A construção do sinal de comunhão
Em 1° de maio de 1990, quando o arcebispo de Milão Carlo Maria Martini – tendo o consentimento da Santa Sé – erigiu nosso Mosteiro como Priorado sui iuris de direito diocesano, a Comunidade assumiu seu aspecto jurídico definitivo. Esse fato, em vez de ser um ponto de chegada, foi uma oportunidade para cada um jogar ao máximo sua liberdade na vocação recebida, cada um foi chamado a ser responsável pelo aumento ou extinção do carisma recebido como um dom. Qual é a finalidade para a qual este Mosteiro nasceu, qual é o significado de uma renovação e, portanto, a responsabilidade de cada um, podemos encontrá-lo nas palavras daquele que iniciou esta experiência monástica, o abade Bernardo Cignitti, quando disse: Vamos pensar em uma família monástica simplesmente beneditina, onde fique evidente e em primeiro plano a comunidade como “sinal de Cristo”, onde todos os irmãos estão a serviço da caridade, onde a comunhão fraterna é uma realidade vivida e sofrida e renovada a cada dia.
O que se propõe é a comunhão como o acontecimento de Cristo já em ato entre nós. Claro, isso não é o resultado de nossa habilidade, o que somos não é o resultado do que nós construímos, mas é o reconhecimento de Alguém que nos aconteceu e nos reuniu. É a fé n’Ele que continuamente nos reconstrói através de Sua fidelidade e de Sua misericórdia. Trata-se, portanto, de permanecer dentro desse método original de um Outro que nos faz e nos gera, para revivermos hoje a mesma experiência do início. Por isso olhamos para o carisma do movimento de CL, para vivermos mais vigorosamente hoje o carisma de São Bento. Isso acontece na medida em que estamos dispostos a afundar toda a nossa face na face de Cristo, dentro do que nos é dito, dentro das circunstâncias pelas quais Ele nos pede que O amemos hoje. Viver o presente como desígnio de Deus significa não saber o que será amanhã, mas saber que o amanhã sairá da obediência ao hoje. É neste trabalho pessoal de lealdade com o sinal da vocação, que nos é dado descobrir uma familiaridade com o impensável Mistério, uma amizade e uma unidade entre nós, humanamente impossível.

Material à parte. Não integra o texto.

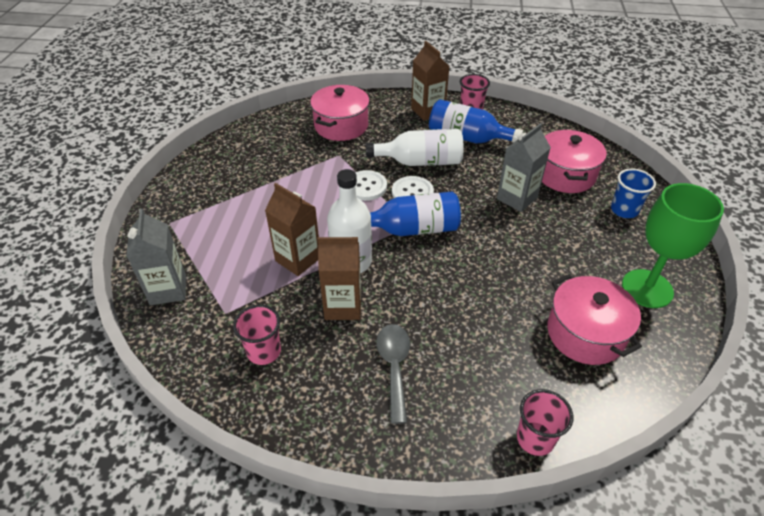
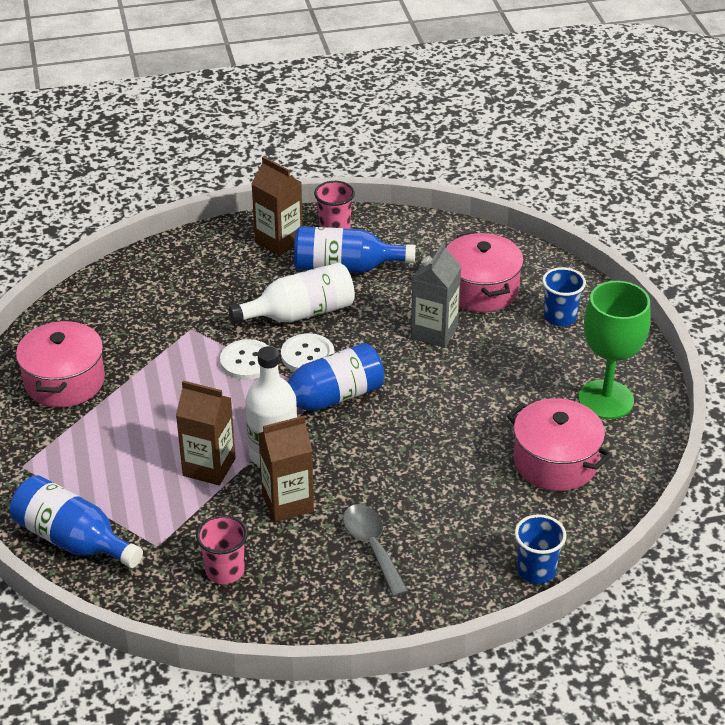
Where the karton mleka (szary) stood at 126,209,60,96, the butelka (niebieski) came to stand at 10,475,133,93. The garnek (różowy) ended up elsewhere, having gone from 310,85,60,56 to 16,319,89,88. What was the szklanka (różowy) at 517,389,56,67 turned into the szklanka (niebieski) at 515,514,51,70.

O que cada um de nós estava procurando é um Fato presente que nos encontrou e nos reuniu neste lugar, para ser Seu Corpo visível no mundo.
Faz 50 anos que, todas as manhãs, quando acordamos, esta companhia, com sua própria existência, nos traz o anúncio do destino presente, pronto para doar-se a nós, apesar de todos os nossos erros. Dom Giussani uma vez me disse: «Se você não perde, não ganha nada». Então eu entendi que nosso pertencimento a Cristo é dado pelo sacrifício de si mesmo que faz nascer o outro. É dentro desse perdão aceito que os muros entre nós caem. Nasce o milagre de uma afeição capaz de abraçar o outro e construir uma casa que chegue aos extremos confins do mundo, eliminando qualquer estranheza.